Amsterdam gaat ten onder aan de turbulentie

TeunColumns & verhalen

De Plantage is misschien wel de mooiste buurt van Amsterdam. Hoe heerlijk moet het zijn daar te wonen. De breed opgezette Plantage Middenlaan alleen al, met zijn voorname negentiende-eeuwse huizen, het Wertheimpark, de Hortus en Artis.

De Plantage heeft ruimte, de allure van de oude wereld en bomen, heel veel bomen. Wie zichzelf verliest in de drukte van de stad kan zichzelf hier terugvinden. Je kunt er uren dwalen, kijken en ademen zonder in deinende mensenmassa’s terecht te komen. Soms is dat het enige waaraan je in een drukke stad behoefte hebt.

Maar kennelijk moet het allemaal anders. ‘Plantage wordt opgeschud’ kopte deze krant eergisteren. En daaronder: ‘De Plantage wordt getransformeerd van een groene slapende strook naar een turbulente wijk met studenten, academici en toeristen.’ En dus wordt de buurt volgeplempt met hotels, shortstayappartementen en wat al niet. Lekker levendig.

Toen ik het las, dacht ik, om met Ischa Meijer te spreken, die in café Eik en Linde op de Plantage Middenlaan zijn befaamde radiotalkshow opnam: Why?! Wat is er mis met een mooie groene slapende strook? Hoeveel van die groene slapende stroken telt de stad nu helemaal? En hoeveel turbulente wijken hebben we? Amsterdam gaat nog eens ten onder aan de turbulentie.

Maar even serieus; why? Omdat bepaald is dat de Plantage de overvloed aan toeristen uit het centrum moet gaan opvangen, een zogenoemde uitwijkplek. Want die drukte is, laten we eerlijk zijn, hels. Maar daar is makkelijk mee te leven.
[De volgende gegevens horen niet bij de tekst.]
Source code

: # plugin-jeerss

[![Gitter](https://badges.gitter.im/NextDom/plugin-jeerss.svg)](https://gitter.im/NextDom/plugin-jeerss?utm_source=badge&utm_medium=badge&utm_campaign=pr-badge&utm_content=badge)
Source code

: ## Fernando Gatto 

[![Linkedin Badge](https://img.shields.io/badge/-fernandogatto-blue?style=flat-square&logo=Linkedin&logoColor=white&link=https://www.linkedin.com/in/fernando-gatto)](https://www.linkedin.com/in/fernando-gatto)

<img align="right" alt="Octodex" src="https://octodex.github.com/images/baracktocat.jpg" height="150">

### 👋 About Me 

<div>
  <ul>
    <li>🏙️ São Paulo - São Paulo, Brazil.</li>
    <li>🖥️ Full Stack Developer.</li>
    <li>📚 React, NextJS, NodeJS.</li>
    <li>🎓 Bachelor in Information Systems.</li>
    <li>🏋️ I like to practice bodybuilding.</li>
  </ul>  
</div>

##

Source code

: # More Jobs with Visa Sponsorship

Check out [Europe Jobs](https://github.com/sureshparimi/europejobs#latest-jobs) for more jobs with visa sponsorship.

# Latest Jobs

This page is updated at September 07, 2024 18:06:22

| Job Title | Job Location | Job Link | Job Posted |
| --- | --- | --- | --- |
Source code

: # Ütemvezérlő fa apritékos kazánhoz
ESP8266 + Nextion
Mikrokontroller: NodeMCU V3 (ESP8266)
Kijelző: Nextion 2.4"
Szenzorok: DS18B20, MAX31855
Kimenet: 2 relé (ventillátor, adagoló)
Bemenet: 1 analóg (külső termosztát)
Gewoon niet in de binnenstad komen. Die is opgegeven aan toeristen en een paar zonderlinge stadsbewoners die het prettig toeven vinden tussen het permanente feestgedruis.

Ik gun ze het allerbeste. Wat mij betreft schrappen we daar zelfs alle regels en maken we er een permanente partyzone van. Bierfietsen, blowen, pilletjes slikken, alles 24 uur per dag open, prima. Maar alleen binnen het centrum. Niks geen uitwijkplekken.

Plantagebewoners wonen waar ze wonen omdat ze de rust, ruimte en schoonheid waarderen. Die houden van hun groene slapende strook. Dat blijkt ook wel tijdens inspraakavonden. Maar daaraan moeten we volgens verantwoordelijk bestuurder Boudewijn Oranje (D66) niet te zwaar tillen: ‘Tegenstanders verzamelen zich massaal rond de inspraakmicrofoon. Voorstanders hoor je nooit, maar ze zijn er wel.’

Ik had altijd al vermoed dat inspraakprocedures een wassen neus waren. Een hobbel die een bestuurder moet nemen om uiteindelijk toch te doen wat hij wil. Ik had alleen niet verwacht dat het een politicus van D66 – de partij van de burger dichter bij de politiek en referenda – zou zijn die dat zo openlijk zou toegeven.

In een stad moet ook ruimte zijn voor mensen die van rust houden, voor een groene slapende strook.